Can you upload the data file ?
Sure, you can find it here.
Hey, not exactly sure what you want(?). The typical heatmap function in gplots don't allow missing values like pheatmap does. I would normally scale the data matrix to the Z scale and then 'impute' the missing values as zeros. You can then re-order the dendrogram by some mathematical function as you saw in my other thread.
I have not used pheatmap that much but you can use a function called dendsort (from dendsort package) in order to manipulate your hierarchical clustering object after you have created it, like this:
There is also a parameter to pheatmap called cluster_callback, which you may use.
Hi Kevin,
Thank you so much for taking the time to reply.
What I meant is that I want to cluster my genes (rows) by the pattern they show in the four experiments (columns). You can see in the attached image that there are some clusters far apart with the same pattern. I guess it is because their similarity in the same experiment has more "weight" in the clustering. (i.e. genes with high values in the first experiment are far from genes with lower values, even if their pattern in the 4 experiments is similar).
I am reading about different ways to calculate distances and linkage in hierarchical clustering to give more weight to the similarity among experiments, but any suggestion is welcome.
Chirag's solution may very well be of assistance to you. CAn you take a look? In addition, if you could convince yourself to move to
heatmap.2
orComplexHeatmap
, then I would be able to help more. I never quite learned the finer details ofpheatmap
!Hi,
I was using pheatmap because it was recommended by a lab mate, but I have no preference, I can use heatmap.2 too to generate my heatmap, but still do not get the expected results.
I will try to modify the reorderfun to rearrange the clusters.
I think the problem is in the way I calculate the distance and linkage for clustering. I am going to try Hellinger, Species Profile and Chord distance, and also do it via seriation.

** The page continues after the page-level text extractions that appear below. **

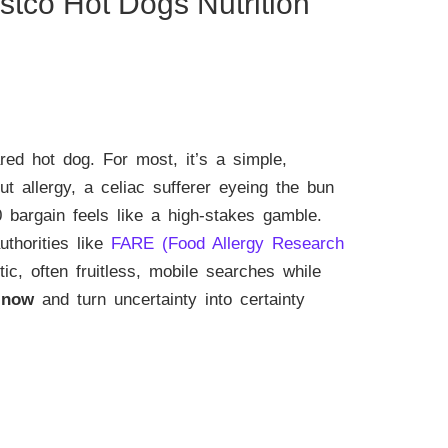
stco Hot Dogs Nutrition
red hot dog. For most, it’s a simple,
ut allergy, a celiac sufferer eyeing the bun
0 bargain feels like a high-stakes gamble.
thorities like
FARE (Food Allergy Research
tic, often fruitless, mobile searches while
 now
and turn uncertainty into certainty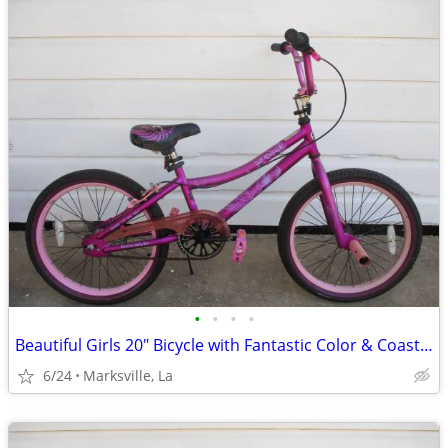
•
•
•
•
Beautiful Girls 20" Bicycle with Fantastic Color & Coaster Brake
6/24
Marksville, La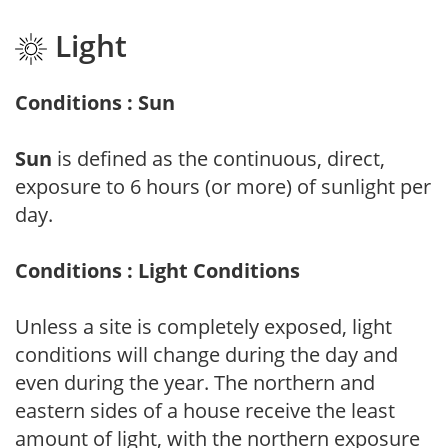
Light
Conditions : Sun
Sun
is defined as the continuous, direct,
exposure to 6 hours (or more) of sunlight per
day.
Conditions : Light Conditions
Unless a site is completely exposed, light
conditions will change during the day and
even during the year. The northern and
eastern sides of a house receive the least
amount of light, with the northern exposure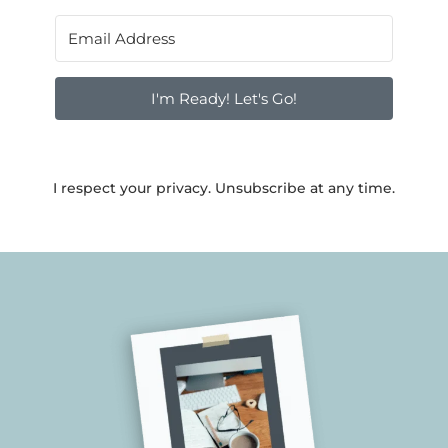
I'm Ready! Let's Go!
I respect your privacy. Unsubscribe at any time.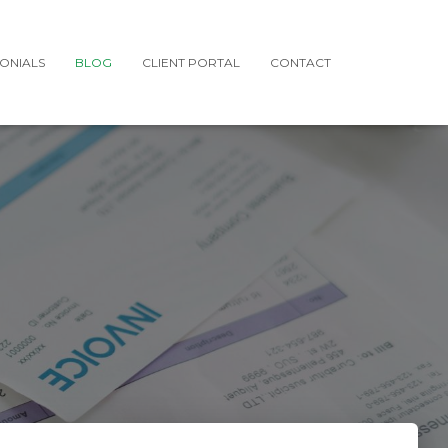
MONIALS
BLOG
CLIENT PORTAL
CONTACT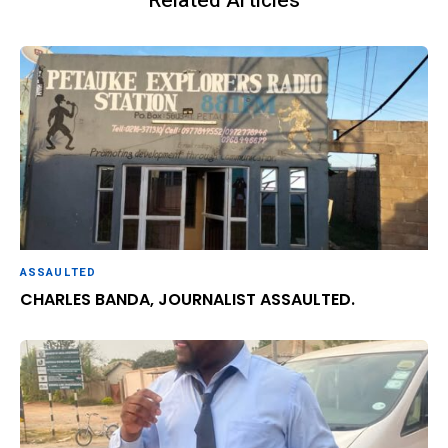
Related Articles
ASSAULTED
CHARLES BANDA, JOURNALIST ASSAULTED.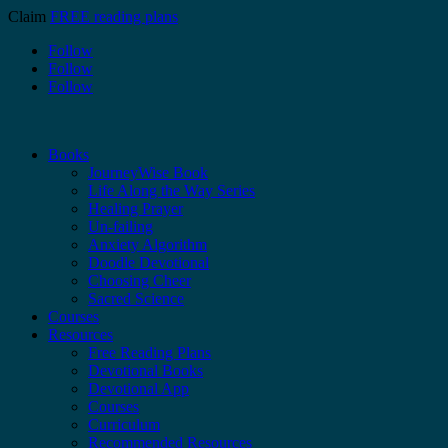
Claim
FREE reading plans
Follow
Follow
Follow
Books
JourneyWise Book
Life Along the Way Series
Healing Prayer
Un-failing
Anxiety Algorithm
Doodle Devotional
Choosing Cheer
Sacred Science
Courses
Resources
Free Reading Plans
Devotional Books
Devotional App
Courses
Curriculum
Recommended Resources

Thanks again for taking time to look at my questions.
Just be careful though because it's easy to fall into the trap of trying everything and then picking the one that just looks best and/or suits your hypothesis. You don't come across as that type of person, but just something to keep in the back of your mind. I had a supervisor once who kept saying tome that biology never follows the rues and that 'perfection' (like segregation of samples via clustering) just doesn't happen in reality. In fact, perfection in biology must be questionable!
It's not readily clear to me why you are so keen to get the ordering in the heatmap to be a certain way, when one could easily just explain the heatmap in a figure legend, for example (?).